● **RECORDS SUPPLIED**

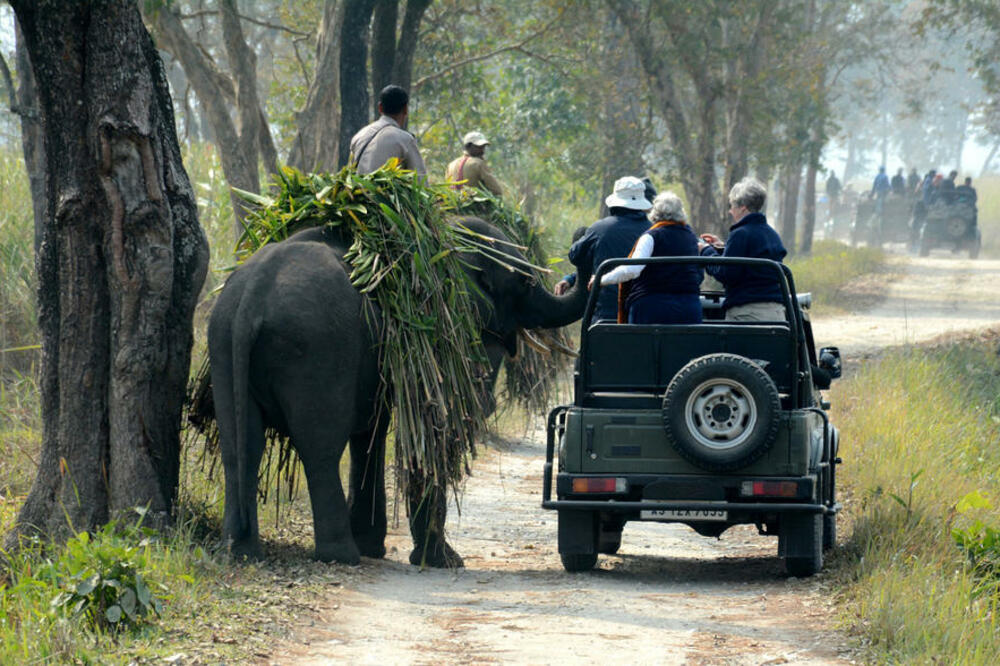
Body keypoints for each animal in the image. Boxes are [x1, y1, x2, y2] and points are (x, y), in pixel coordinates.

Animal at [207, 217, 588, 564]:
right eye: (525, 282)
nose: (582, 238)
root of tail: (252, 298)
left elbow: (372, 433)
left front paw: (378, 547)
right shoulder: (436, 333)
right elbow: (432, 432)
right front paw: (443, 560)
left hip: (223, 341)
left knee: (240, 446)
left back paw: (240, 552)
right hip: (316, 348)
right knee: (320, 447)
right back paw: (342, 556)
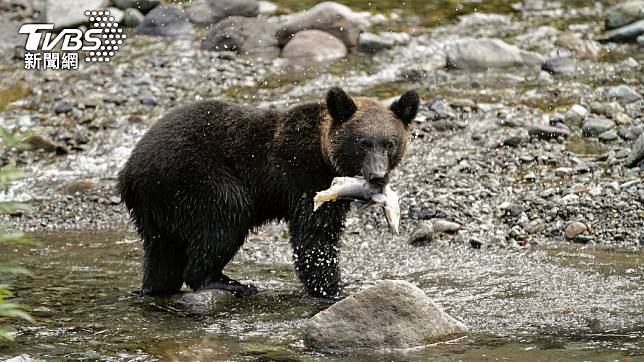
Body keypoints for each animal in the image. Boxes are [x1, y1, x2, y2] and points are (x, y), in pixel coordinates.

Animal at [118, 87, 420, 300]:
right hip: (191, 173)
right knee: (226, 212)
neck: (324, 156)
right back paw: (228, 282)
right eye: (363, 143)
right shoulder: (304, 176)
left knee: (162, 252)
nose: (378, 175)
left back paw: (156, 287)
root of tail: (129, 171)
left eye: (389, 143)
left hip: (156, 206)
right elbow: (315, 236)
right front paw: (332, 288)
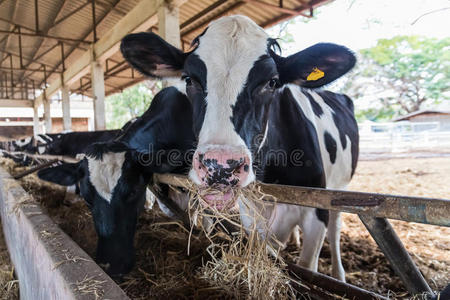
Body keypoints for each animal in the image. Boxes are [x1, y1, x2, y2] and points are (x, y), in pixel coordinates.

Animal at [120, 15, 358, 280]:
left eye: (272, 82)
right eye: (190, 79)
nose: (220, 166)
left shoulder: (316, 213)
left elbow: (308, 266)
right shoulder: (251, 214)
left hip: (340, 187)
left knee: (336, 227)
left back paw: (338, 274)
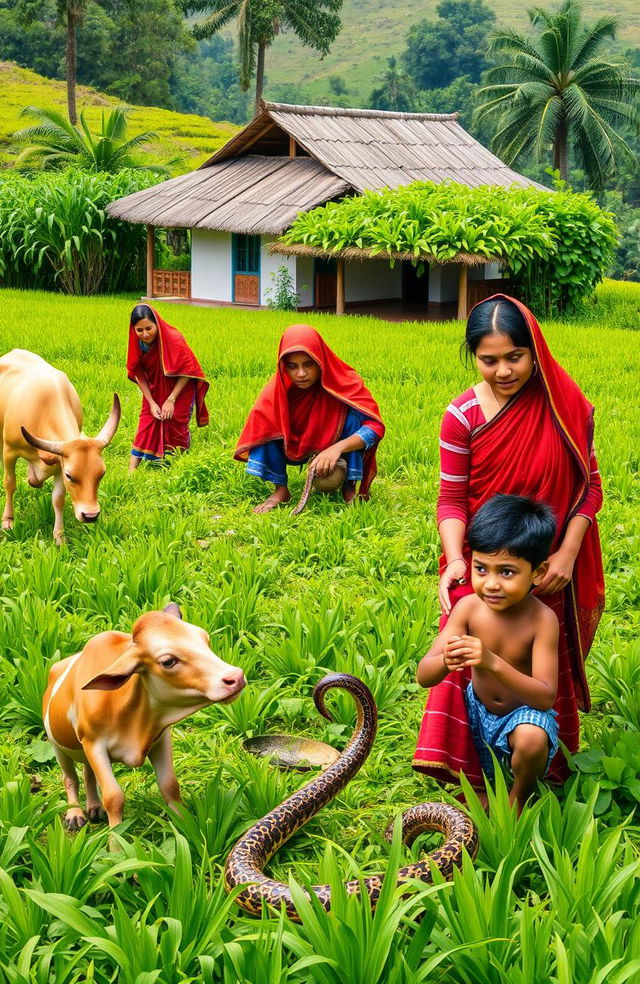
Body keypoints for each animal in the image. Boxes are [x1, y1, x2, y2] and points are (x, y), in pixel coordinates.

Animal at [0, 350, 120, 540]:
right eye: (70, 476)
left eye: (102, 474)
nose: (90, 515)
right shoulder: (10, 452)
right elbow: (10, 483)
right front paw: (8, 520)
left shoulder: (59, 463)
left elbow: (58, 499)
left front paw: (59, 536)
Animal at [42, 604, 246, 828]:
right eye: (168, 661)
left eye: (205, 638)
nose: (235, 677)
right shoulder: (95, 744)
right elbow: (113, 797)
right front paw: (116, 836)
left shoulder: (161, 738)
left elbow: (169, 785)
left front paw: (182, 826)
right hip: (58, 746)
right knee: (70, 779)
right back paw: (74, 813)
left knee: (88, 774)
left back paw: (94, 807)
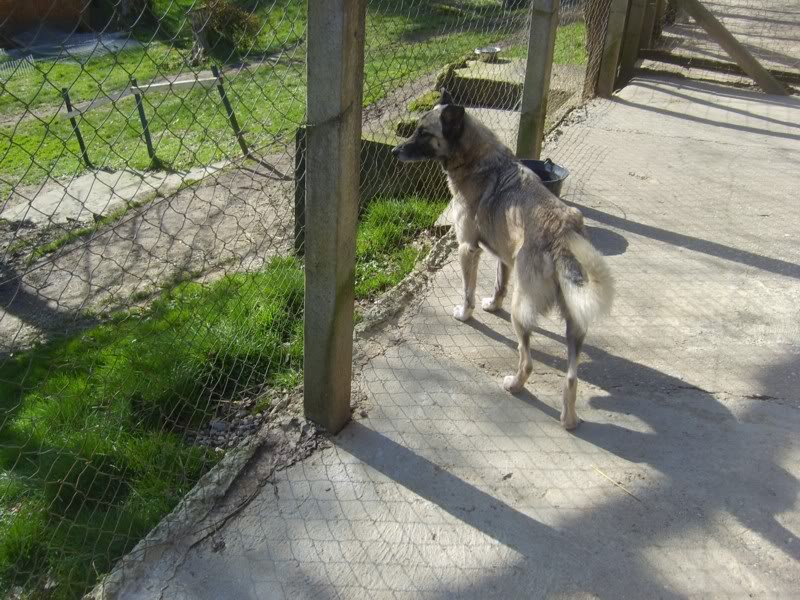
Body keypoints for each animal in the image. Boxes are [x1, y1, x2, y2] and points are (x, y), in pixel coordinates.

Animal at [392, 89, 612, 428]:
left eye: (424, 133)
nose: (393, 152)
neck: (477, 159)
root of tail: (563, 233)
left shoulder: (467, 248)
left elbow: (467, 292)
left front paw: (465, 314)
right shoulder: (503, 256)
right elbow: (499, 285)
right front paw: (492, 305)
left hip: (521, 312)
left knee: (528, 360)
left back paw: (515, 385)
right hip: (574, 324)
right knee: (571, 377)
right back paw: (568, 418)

● **PROBLEM DESCRIPTION**
Ignore the images and quote every line of the listing exactly.

● **RESPONSE**
Body keypoints for each animal in the image. Boxes are [x1, y1, x2, y2] and points are (x, y), in pixel coordinates.

Animal at [207, 217, 588, 564]:
right eye: (525, 282)
nose: (582, 238)
root of tail: (252, 298)
left elbow: (372, 433)
left front paw: (378, 547)
right shoulder: (436, 333)
right elbow: (432, 432)
right front paw: (443, 560)
left hip: (223, 341)
left knee: (240, 446)
left back paw: (240, 552)
right hip: (316, 348)
right knee: (320, 447)
right back paw: (342, 556)
Body keypoints for each animal in the image. Boxes are [x1, y1, x2, y2] and points are (x, y), in pixel coordinates.

Animal at [118, 87, 420, 300]:
right hip: (191, 173)
right knee: (226, 212)
neck: (324, 156)
right back paw: (228, 282)
right eye: (363, 143)
right shoulder: (304, 176)
left knee: (162, 252)
nose: (378, 175)
left back paw: (156, 287)
root of tail: (129, 171)
left eye: (389, 143)
left hip: (156, 206)
right elbow: (315, 236)
right front paw: (332, 288)
Body keypoints for each animal in the image. Boxes are [x1, y1, x2, y2] and points are (x, y), in pixel coordinates.

Animal at [120, 15, 358, 280]:
left eye: (272, 82)
right eye: (190, 79)
nose: (220, 166)
left shoulder: (316, 213)
left elbow: (308, 266)
right shoulder: (251, 214)
left hip: (340, 187)
left knee: (336, 227)
left back paw: (338, 274)
Body keypoints for each animal in the image. Boxes are [x1, y1, x2, y2] and points are (x, y), in pixel coordinates.

Animal at [0, 350, 120, 540]:
right eye: (70, 476)
left eye: (102, 474)
nose: (90, 515)
right shoulder: (10, 452)
right elbow: (10, 483)
right front paw: (8, 520)
left shoulder: (59, 463)
left elbow: (58, 499)
left front paw: (59, 536)
Animal at [42, 604, 246, 828]:
right eye: (168, 661)
left eye: (205, 638)
nose: (235, 677)
right shoulder: (95, 744)
right elbow: (113, 797)
right front paw: (116, 836)
left shoulder: (161, 738)
left elbow: (169, 785)
left front paw: (182, 826)
right hip: (58, 746)
right knee: (70, 779)
right back paw: (74, 813)
left knee: (88, 774)
left back paw: (94, 807)
Body keypoints for each animal in the image. Boxes are [x1, y1, x2, y2] and points are (x, y), in pixel coordinates.

Animal at [392, 89, 612, 428]:
left eye: (424, 133)
nose: (393, 152)
neck: (477, 159)
root of tail: (563, 233)
left shoulder: (467, 248)
left elbow: (467, 292)
left front paw: (465, 314)
right shoulder: (503, 256)
right elbow: (499, 285)
right front paw: (492, 305)
left hip: (521, 312)
left knee: (528, 360)
left back paw: (515, 385)
right hip: (574, 324)
right knee: (571, 377)
right back paw: (568, 418)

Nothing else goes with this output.